# Data Quality Check — Sales Table

This notebook executes the Data Quality framework for the `sales` table as part of the Lakehouse Expansion engineering pillar. It loads the table, applies expectations defined in `sales_expectations.json`, evaluates the results using the shared `dq_runner.py` module, and produces a structured report suitable for downstream monitoring, alerting, or pipeline enforcement.

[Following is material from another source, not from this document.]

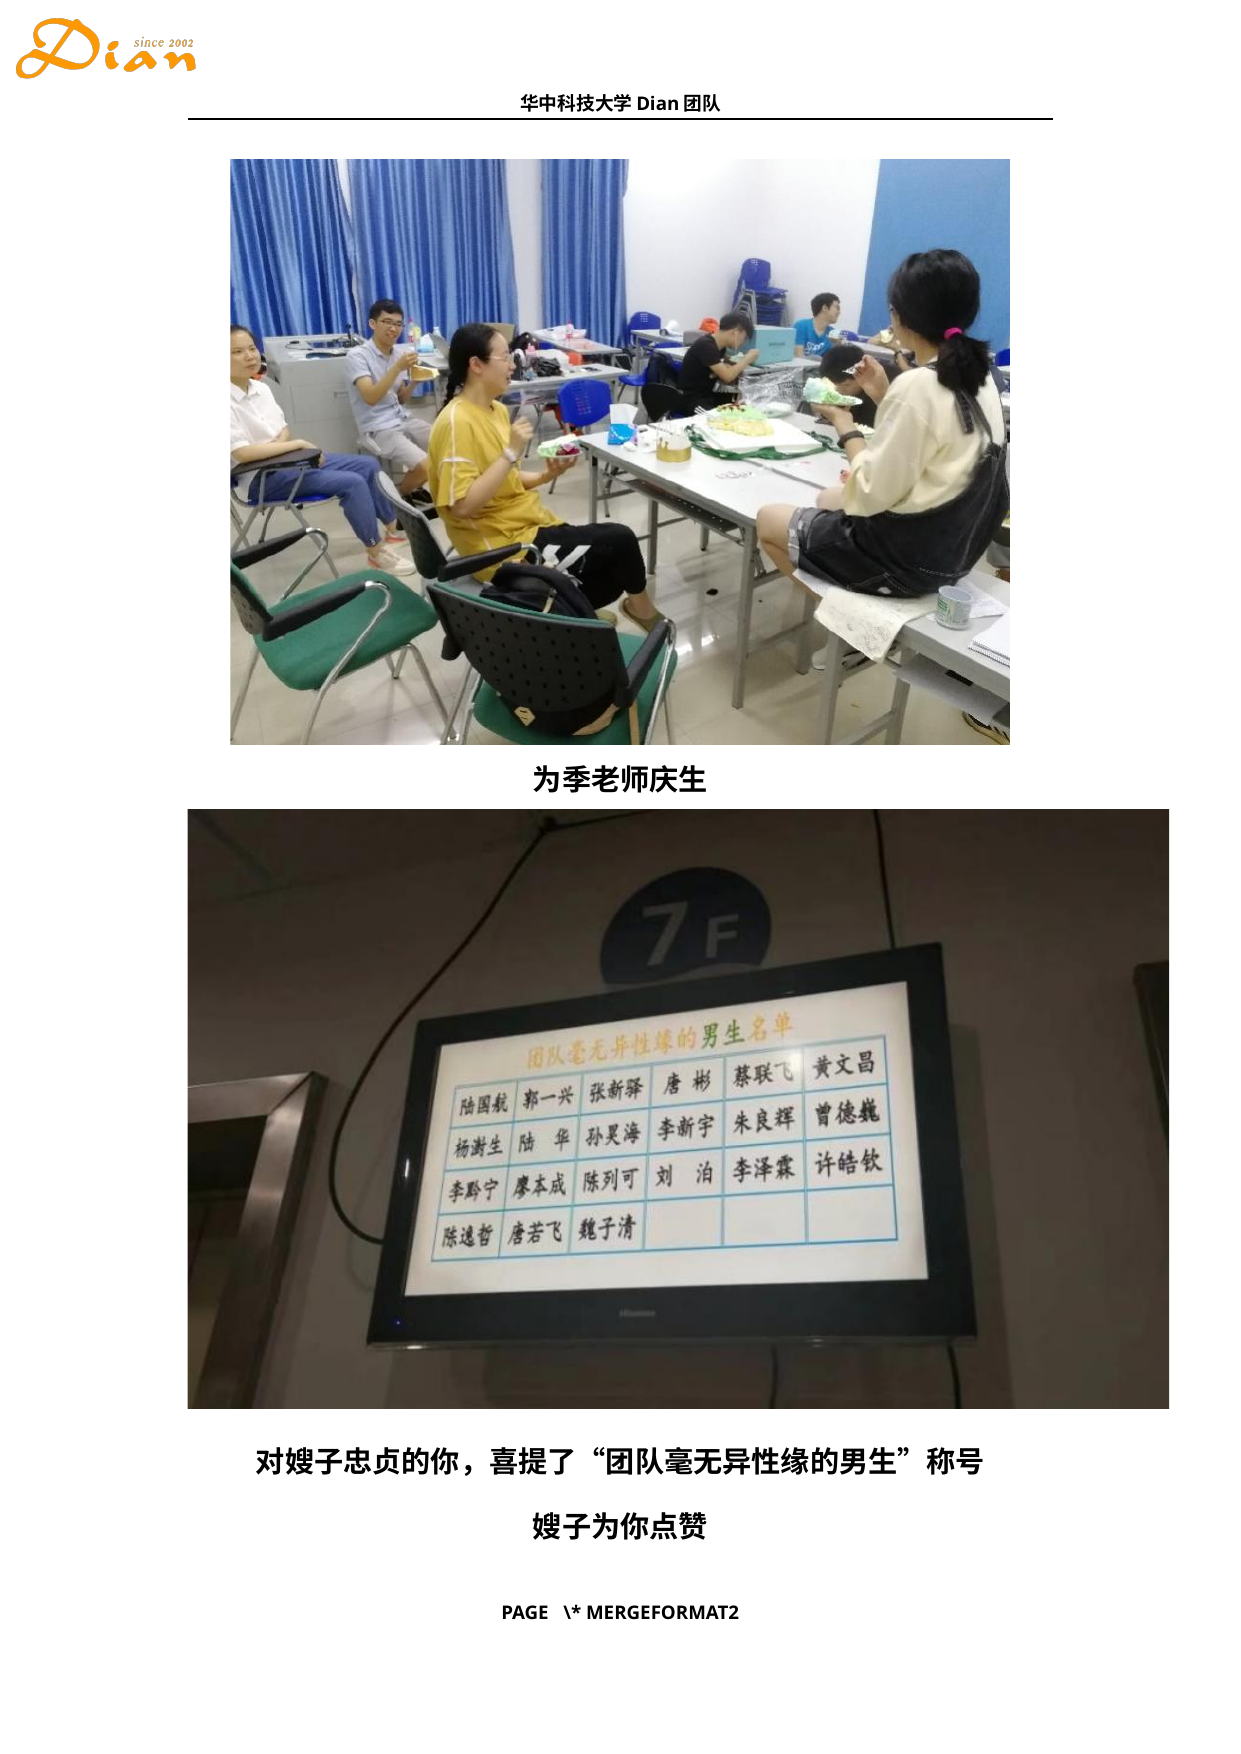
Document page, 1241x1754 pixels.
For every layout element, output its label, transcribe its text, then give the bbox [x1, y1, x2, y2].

The workflow is intentionally consolidated into a single execution block to keep the notebook clean, readable, and aligned with production engineering practices. All operational steps—loading data, importing the runner, executing checks, formatting results, saving outputs, and enforcing failure rules—are performed within one Python cell for deterministic execution and minimal cognitive overhead.

This notebook is designed to be pipeline‑ready, environment‑agnostic, and easily extended to additional tables as the Lakehouse Expansion continues.

In [None]:
# Step 1 — Load sales table
df = spark.read.table("lakehouse.sales").toPandas()

# Step 2 — Add module path and import runner
import sys
sys.path.append("/lakehouse/default/Files/15-lakehouse-expansion/features/data-quality")
from dq_runner import run_dq

# Step 3 — Define expectations path
expectations_path = "/lakehouse/default/Files/15-lakehouse-expansion/features/data-quality/expectations/sales_expectations.json"

# Step 4 — Run data quality checks
results = run_dq(
    table_df=df,
    expectations_path=expectations_path
)

# Step 5 — Convert results to DataFrame
import pandas as pd
results_df = pd.DataFrame(results)

# Step 6 — Display results
results_df

# Step 7 — Optional: Save report
results_df.to_csv(
    "/lakehouse/default/Files/15-lakehouse-expansion/features/data-quality/dq_report_sales.csv",
    index=False
)

# Step 8 — Optional: Fail notebook if checks failed
failed = [r for r in results if not r["passed"]]
if failed:
    raise Exception("One or more Data Quality checks failed.")